Whirty: Negro League players fading, but Ted Toles hopes legacy remains

From SABR member Ryan Whirty at Cleveland.com on February 26, 2015, with mention of SABR members Michael Swank, Wayne Pearsall, and Stephanie Liscio:

Even as a book remembering and celebrating his life and career in the Negro Leagues hits the stands, Ted Toles Jr., at 89 years old, is part of a rapidly-dwindling number of people with a direct link to the issues of segregation and inequity that necessitated the creation of those parallel, African-American baseball organizations that existed in the shadows of “organized baseball.”

And it’s not just influential black athletes that Toles sees slipping away, almost on a daily basis, into history. Toles, a former member of the Negro American League’s Cleveland Buckeyes, notes, for example, the recent passing in September of his buddy, George Shuba, whose open-hearted handshake with Jackie Robinson after the latter crushed a home run in his minor-league debut in 1946 served as a bellwether for gradually advancing racial tolerance.

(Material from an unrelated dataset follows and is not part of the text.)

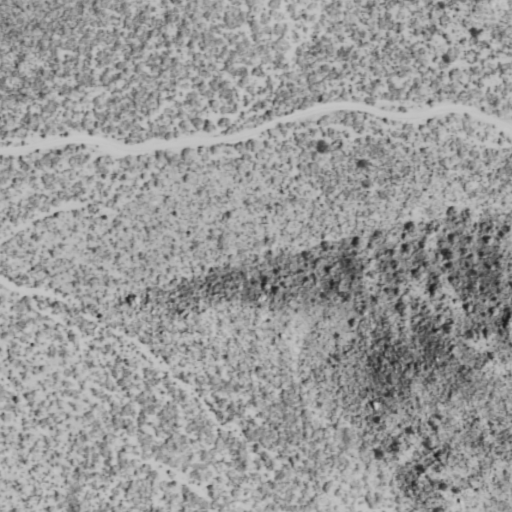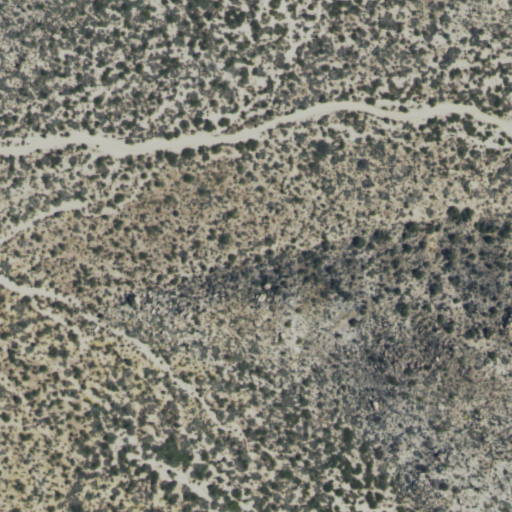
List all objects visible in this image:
road: (259, 127)
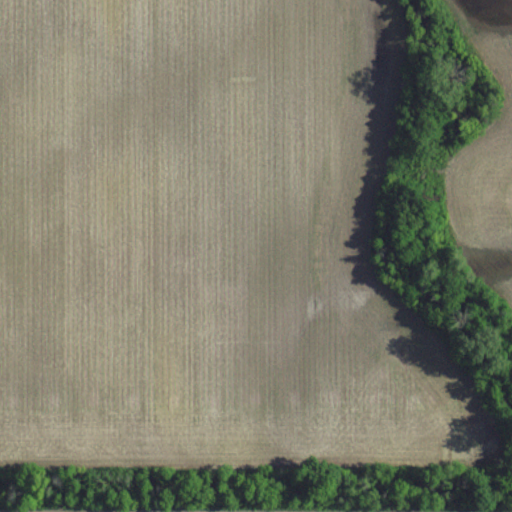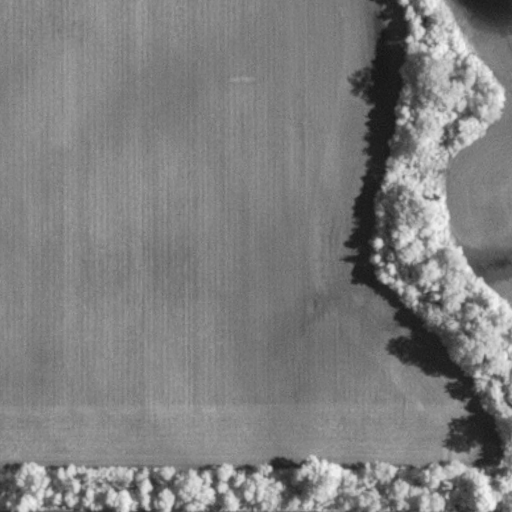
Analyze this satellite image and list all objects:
railway: (242, 511)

Toles largely missed the Negro Leagues’ “glory years” in the early 1940s, coming along too late to play side-by-side with eventual Hall of Famers Josh Gibson, Buck Leonard, Leon Day and Ray Dandridge. But although Toles played in the Negro Leagues in the late 1940s and early 1950s, as the hallowed African-American hardball institutions crumbled, he was able to take part in one of the most society-shifting changes made in America in the 20th century — the integration of organized baseball.